First of all, to go back to the plot for a minute, after Garner's Riley North wakes up from being in a coma, she finds out that her husband and daughter are dead, that all the suspects are from the "García cartel," and that no witnesses have been willing to come forward. A corrupt justice system then lets the murderers go free, and Riley decides to go off the grid to train as a vigilante for five years. Does it sound like a potentially badass plot and something that would definitely come from the director of Taken? Yes. But is it true? Hell to the no. Starting with the fact that if a white lady disappeared for five years and became a murderous vigilante who was taking down a Latin American cartel, that would be on the news, like, every second of every day.
Also, if you watch the trailer, you'll see that it has much more of a superhero movie vibe than a true story feel. At one point a group of detectives stand around a computer and one says, "Social media's lit up with support for her," which feels like a classic "Spider-Man's in the news yet again!" line. Riley also wears a cape-like garment with a hood, and a mural is painted in her honor in which she's shown with angel wings.

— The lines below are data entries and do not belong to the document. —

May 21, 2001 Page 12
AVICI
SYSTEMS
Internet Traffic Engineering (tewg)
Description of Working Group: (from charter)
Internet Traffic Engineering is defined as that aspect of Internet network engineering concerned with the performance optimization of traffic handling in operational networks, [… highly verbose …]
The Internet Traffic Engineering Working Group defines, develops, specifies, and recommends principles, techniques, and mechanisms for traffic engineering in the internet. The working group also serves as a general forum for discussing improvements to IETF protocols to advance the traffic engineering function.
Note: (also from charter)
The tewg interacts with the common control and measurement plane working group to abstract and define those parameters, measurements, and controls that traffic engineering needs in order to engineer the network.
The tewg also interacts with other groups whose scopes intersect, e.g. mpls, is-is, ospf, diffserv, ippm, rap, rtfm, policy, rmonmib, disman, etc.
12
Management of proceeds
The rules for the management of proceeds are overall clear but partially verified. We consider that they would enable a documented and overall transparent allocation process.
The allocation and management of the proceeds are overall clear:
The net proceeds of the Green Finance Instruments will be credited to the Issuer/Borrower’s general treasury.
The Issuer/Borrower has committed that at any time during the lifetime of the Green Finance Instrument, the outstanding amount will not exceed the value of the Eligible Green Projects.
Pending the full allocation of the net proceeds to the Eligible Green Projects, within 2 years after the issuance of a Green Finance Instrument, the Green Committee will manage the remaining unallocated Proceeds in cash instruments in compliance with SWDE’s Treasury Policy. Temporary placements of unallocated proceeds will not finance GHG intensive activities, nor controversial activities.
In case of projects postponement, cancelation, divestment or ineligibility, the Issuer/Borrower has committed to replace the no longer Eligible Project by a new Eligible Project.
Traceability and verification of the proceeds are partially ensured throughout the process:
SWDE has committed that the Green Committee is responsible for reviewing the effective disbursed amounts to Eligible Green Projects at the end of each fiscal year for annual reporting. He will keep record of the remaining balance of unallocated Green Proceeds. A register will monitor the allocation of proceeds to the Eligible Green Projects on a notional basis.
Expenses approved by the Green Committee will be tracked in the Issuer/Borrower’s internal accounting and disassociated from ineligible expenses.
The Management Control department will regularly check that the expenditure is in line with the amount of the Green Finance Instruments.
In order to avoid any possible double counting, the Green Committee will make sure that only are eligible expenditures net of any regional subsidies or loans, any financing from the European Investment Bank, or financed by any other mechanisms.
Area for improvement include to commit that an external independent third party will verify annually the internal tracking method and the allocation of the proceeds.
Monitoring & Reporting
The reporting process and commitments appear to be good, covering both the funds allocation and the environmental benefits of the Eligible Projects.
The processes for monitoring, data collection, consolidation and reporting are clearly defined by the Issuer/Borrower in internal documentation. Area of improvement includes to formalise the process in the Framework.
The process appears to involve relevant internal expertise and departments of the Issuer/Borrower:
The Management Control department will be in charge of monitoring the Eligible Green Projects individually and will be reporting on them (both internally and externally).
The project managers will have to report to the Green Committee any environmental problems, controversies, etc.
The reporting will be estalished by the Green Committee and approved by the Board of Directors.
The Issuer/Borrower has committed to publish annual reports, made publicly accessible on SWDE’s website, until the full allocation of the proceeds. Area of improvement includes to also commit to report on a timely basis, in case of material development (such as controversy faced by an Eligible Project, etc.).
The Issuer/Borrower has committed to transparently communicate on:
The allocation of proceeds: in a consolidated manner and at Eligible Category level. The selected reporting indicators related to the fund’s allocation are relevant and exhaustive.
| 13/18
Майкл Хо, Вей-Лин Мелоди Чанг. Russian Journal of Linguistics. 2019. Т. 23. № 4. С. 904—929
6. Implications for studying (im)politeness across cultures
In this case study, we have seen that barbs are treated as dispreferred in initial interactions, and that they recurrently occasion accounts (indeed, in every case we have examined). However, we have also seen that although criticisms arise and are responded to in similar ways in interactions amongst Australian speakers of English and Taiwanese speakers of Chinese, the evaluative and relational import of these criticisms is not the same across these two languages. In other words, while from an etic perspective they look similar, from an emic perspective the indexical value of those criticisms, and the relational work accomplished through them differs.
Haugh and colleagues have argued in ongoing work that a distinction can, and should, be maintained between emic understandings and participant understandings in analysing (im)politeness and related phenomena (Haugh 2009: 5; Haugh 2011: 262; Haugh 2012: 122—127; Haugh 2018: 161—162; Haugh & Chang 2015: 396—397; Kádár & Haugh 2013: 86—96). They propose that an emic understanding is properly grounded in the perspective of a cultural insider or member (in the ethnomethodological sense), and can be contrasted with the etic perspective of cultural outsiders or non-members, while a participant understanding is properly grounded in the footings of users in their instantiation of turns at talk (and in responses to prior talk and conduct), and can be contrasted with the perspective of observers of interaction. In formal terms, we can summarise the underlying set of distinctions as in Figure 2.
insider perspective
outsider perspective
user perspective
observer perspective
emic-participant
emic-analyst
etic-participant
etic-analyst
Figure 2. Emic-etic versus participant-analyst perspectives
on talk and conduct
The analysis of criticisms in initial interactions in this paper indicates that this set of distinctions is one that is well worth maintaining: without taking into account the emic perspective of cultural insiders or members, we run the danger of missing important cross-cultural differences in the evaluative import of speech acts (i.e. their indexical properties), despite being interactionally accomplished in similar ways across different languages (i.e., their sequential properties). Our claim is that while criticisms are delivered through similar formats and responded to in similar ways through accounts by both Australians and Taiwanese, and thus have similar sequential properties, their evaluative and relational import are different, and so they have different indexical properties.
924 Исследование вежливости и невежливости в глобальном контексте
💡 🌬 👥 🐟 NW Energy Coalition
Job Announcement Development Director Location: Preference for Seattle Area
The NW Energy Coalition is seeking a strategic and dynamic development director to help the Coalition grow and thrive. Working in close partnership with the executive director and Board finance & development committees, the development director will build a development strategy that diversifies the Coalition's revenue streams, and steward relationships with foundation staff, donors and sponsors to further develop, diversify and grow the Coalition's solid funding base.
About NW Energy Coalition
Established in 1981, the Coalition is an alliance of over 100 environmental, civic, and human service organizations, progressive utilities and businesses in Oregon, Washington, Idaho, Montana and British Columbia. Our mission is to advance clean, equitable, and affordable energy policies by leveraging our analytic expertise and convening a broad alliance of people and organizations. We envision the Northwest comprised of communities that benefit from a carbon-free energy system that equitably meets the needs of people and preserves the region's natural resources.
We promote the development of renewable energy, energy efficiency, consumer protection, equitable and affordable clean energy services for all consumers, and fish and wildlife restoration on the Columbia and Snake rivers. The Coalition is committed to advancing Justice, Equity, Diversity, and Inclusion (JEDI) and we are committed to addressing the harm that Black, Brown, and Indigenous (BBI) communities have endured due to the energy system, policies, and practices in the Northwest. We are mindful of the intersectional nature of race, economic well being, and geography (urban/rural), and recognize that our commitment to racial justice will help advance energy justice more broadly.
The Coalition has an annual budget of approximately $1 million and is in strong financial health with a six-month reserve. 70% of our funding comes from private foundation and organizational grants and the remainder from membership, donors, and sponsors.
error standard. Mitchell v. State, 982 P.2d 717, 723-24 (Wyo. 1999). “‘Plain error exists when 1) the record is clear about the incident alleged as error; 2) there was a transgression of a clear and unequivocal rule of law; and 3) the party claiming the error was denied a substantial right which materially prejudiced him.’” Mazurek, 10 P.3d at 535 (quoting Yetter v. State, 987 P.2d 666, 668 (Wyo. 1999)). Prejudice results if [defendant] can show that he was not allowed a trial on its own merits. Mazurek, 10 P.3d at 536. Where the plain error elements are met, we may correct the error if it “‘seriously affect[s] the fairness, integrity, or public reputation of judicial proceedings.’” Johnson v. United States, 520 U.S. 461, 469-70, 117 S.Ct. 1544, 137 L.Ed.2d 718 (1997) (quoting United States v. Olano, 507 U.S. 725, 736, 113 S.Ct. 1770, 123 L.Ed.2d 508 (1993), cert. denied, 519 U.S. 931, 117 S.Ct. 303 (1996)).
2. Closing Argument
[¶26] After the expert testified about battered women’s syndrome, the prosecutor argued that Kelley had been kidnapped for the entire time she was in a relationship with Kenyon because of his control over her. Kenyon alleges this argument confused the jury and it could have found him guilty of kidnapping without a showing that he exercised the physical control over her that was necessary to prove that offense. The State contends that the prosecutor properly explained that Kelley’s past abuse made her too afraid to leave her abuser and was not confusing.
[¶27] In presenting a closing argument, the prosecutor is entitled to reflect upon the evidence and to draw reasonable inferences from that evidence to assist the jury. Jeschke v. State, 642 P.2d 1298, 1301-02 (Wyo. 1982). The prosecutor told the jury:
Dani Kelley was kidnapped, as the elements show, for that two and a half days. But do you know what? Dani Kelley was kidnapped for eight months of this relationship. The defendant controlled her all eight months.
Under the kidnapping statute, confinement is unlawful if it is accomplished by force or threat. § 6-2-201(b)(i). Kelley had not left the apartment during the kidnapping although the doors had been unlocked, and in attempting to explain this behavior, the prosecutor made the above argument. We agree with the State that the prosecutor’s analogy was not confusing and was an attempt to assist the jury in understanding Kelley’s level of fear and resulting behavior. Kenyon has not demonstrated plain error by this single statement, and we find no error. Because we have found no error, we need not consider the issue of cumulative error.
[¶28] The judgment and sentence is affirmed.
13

It's hard to not just think of her as a superhero named Peppermint, which is probably the point.
And while Jennifer Garner kicking ass and taking names is all well and good, the setup of this movie seems to veer pretty white savior, at least based on the trailer. For instance, at one point in the trailer someone says, "It's not a coincidence that makes this area low crime. It is low crime because of her." There's also the fact that she's taking down something called the "García cartel" and, seemingly, killing people who weren't directly involved in the murder of her husband and daughter. In a piece about the trailer on Remezcla, Manuel Betancourt wrote,
Listen, we know these kinds of movies need villains. And drug cartels are as easy targets as anything else out there. Especially right now. But hot off the heels of films like Gringo and Sicario: Day of the Soldado, you have to wonder what kind of lazy storytelling is going on where the danger lurking just outside a perfect suburban existence are pesky Mexican drug warlords.
Betancourt also asks what the film might have looked like if the lead was played by a Latina actor, writing, "it could’ve exemplified how often it’s the women on both sides of the border — mothers especially — who carry the burden of the cycle of violence that the war on drugs perpetuates."
Monica Castillo, a writer for The Lily, took things a step forward and wrote that while she doesn't usually like to judge films too much based on their trailers, this one was too hard to ignore. "This no longer feels like a trailer for an upcoming movie but the beginning of anti-Latino propaganda," Castillo writes.
It's totally fine to be excited about seeing Garner in an action role (especially for any Alias fans out there), but at least with the trailer for Peppermint — again, it makes sense to reserve judgement until seeing the movie — it's hard to just focus on her fight scenes and quest for justice. Peppermint might not be a true story, but it's understandable if some end up findng it uncomfortable in a very real way.